MiniCPM-V 4.6 - SGLang Documentation

May 22, 2026 · View on GitHub

Note

MiniCPM-V 4.6 is supported on the official SGLang main branch since PR #24998 (merged 2026-05-12). No fork is required — install directly from upstream, making sure your checkout is at or after that commit.

MiniCPM-V 4.6 is registered in transformers>=5.7.0 as a standalone architecture (MiniCPMV4_6ForConditionalGeneration); the SGLang adapter follows that layout.

MiniCPM-V 4.6 ships as two checkpoints:

Instruct — openbmb/MiniCPM-V-4.6
Thinking — openbmb/MiniCPM-V-4.6-Thinking

1. Installing SGLang

Install SGLang from upstream main

Until a tagged SGLang release ships with #24998, install from upstream main (watch SGLang Releases; once a release includes that PR, pip install -U "sglang[all]" is enough):

git clone https://github.com/sgl-project/sglang.git
cd sglang

pip install --upgrade pip
pip install -e "python[all]"

transformers>=5.7.0 is installed automatically — this in turn requires a recent PyTorch (≥ 2.6 at the time of writing). Verify the resolved versions match what FlashInfer needs before installing FlashInfer below:

python -c "import torch, transformers; print('torch', torch.__version__, '| cuda', torch.version.cuda, '| transformers', transformers.__version__)"

Installing FlashInfer (optional but recommended)

Important

FlashInfer wheels are pinned to a specific (torch, cuda) combo.
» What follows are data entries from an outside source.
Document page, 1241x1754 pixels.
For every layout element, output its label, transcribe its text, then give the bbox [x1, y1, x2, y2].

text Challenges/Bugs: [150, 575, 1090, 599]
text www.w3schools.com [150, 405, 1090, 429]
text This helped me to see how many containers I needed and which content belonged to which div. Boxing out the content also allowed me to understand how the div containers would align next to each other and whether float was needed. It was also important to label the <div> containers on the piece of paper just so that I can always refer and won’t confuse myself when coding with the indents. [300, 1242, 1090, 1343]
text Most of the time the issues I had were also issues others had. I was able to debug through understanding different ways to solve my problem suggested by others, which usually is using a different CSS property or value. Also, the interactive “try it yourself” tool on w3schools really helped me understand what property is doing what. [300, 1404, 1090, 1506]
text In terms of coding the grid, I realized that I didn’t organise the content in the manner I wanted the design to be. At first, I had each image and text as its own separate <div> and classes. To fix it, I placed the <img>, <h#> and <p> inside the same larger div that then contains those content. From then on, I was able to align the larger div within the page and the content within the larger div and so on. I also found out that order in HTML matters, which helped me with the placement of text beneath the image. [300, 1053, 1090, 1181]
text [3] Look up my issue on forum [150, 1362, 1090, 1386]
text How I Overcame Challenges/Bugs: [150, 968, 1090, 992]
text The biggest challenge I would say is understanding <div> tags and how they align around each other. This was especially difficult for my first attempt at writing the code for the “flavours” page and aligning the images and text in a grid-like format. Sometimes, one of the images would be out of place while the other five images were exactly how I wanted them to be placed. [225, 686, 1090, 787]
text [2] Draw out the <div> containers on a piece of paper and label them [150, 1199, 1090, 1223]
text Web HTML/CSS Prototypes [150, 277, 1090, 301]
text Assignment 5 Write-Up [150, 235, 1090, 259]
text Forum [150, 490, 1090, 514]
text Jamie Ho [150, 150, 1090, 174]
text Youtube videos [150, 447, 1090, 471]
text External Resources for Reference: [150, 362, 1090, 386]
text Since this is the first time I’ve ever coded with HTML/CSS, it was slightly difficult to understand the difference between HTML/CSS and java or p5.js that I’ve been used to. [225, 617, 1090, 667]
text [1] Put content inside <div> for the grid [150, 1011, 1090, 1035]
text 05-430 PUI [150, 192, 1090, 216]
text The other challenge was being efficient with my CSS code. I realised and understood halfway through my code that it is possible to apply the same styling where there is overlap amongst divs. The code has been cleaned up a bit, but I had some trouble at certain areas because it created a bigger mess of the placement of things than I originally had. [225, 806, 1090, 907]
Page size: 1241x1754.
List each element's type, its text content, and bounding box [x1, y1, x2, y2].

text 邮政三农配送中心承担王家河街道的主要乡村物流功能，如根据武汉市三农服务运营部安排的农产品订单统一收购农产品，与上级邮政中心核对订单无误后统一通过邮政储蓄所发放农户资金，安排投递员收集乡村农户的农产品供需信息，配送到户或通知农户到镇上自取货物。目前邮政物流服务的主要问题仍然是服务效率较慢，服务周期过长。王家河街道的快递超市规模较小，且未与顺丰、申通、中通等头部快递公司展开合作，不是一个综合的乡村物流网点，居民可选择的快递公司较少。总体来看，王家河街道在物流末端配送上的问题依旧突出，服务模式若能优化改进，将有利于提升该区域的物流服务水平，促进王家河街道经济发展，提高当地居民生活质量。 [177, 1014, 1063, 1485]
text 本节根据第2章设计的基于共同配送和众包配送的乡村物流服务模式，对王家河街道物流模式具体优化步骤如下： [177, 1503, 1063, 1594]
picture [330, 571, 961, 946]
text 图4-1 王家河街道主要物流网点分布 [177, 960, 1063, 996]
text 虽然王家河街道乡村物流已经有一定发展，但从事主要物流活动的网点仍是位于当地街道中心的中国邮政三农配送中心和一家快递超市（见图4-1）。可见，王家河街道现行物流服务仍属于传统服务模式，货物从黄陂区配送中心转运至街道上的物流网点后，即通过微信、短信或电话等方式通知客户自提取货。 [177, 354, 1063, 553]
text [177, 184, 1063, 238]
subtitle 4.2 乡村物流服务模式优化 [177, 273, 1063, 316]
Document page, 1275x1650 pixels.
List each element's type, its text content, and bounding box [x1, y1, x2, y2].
Pick the wheel index that matches the torch + CUDA you just verified above — don't blindly copy a cu121/torch2.4 URL, that will silently downgrade torch and break the SGLang / transformers install.

The general index lives at https://flashinfer.ai/whl/. Pick the directory matching your environment, for example:

Your torch / CUDA	Index URL
torch 2.6 + CUDA 12.4	https://flashinfer.ai/whl/cu124/torch2.6/
torch 2.6 + CUDA 12.6	https://flashinfer.ai/whl/cu126/torch2.6/
torch 2.7 + CUDA 12.8	https://flashinfer.ai/whl/cu128/torch2.7/

Then install via either:

# Method 1 — pip from the right index (slow / blocked in CN)
pip install flashinfer-python -i <index URL from table above>

# Method 2 — download the matching wheel manually
#   1) Open the index URL in a browser, find a wheel that matches your
#      python version (cp310 / cp311 / ...) and platform (linux_x86_64 / win_amd64)
#   2) pip install <downloaded-wheel.whl>

For everything else (Docker images, CPU-only fallback, etc.) see the official SGLang installation docs.

2. Launching the Inference Server

By default the server downloads weights from the HuggingFace Hub:

python -m sglang.launch_server --model-path openbmb/MiniCPM-V-4.6 --port 30000 --trust-remote-code --dtype bfloat16

Or specify a local path:

python -m sglang.launch_server --model-path /your/local/MiniCPM-V-4.6 --port 30000 --trust-remote-code --dtype bfloat16

To serve the Thinking variant, swap the model id:

python -m sglang.launch_server --model-path openbmb/MiniCPM-V-4.6-Thinking --port 30000 --trust-remote-code --dtype bfloat16

3. Calling the Service

Bash / curl:

curl -s http://localhost:30000/v1/chat/completions \
  -H "Content-Type: application/json" \
  -d '{
    "model": "MiniCPM-V-4.6",
    "messages": [
      {
        "role": "user",
        "content": [
          {"type": "text", "text": "What is in this image?"},
          {
            "type": "image_url",
            "image_url": {
              "url": "https://github.com/OpenSQZ/MiniCPM-V-CookBook/blob/main/inference/assets/airplane.jpeg?raw=true"
            }
          }
        ]
      }
    ],
    "max_tokens": 300,
    "top_k": -1
  }'

Python (OpenAI client):

from openai import OpenAI

client = OpenAI(base_url="http://localhost:30000/v1", api_key="None")

response = client.chat.completions.create(
    model="MiniCPM-V-4.6",
    messages=[
        {
            "role": "user",
            "content": [
                {"type": "text", "text": "What is in this image?"},
                {
                    "type": "image_url",
                    "image_url": {
                        "url": "https://github.com/OpenSQZ/MiniCPM-V-CookBook/blob/main/inference/assets/airplane.jpeg?raw=true",
                    },
                },
            ],
        }
    ],
    max_tokens=300,
    extra_body={"top_k": -1, "stop_token_ids": [248044, 248046]},
)

print(response.choices[0].message.content)

If image_url is not reachable from your machine, replace it with a local path / base64 data URL.

v4.6 uses the Qwen3.5 vocabulary — pass stop_token_ids = [248044, 248046] if you observe the model continuing past the answer.

For more invocation patterns, see the SGLang documentation.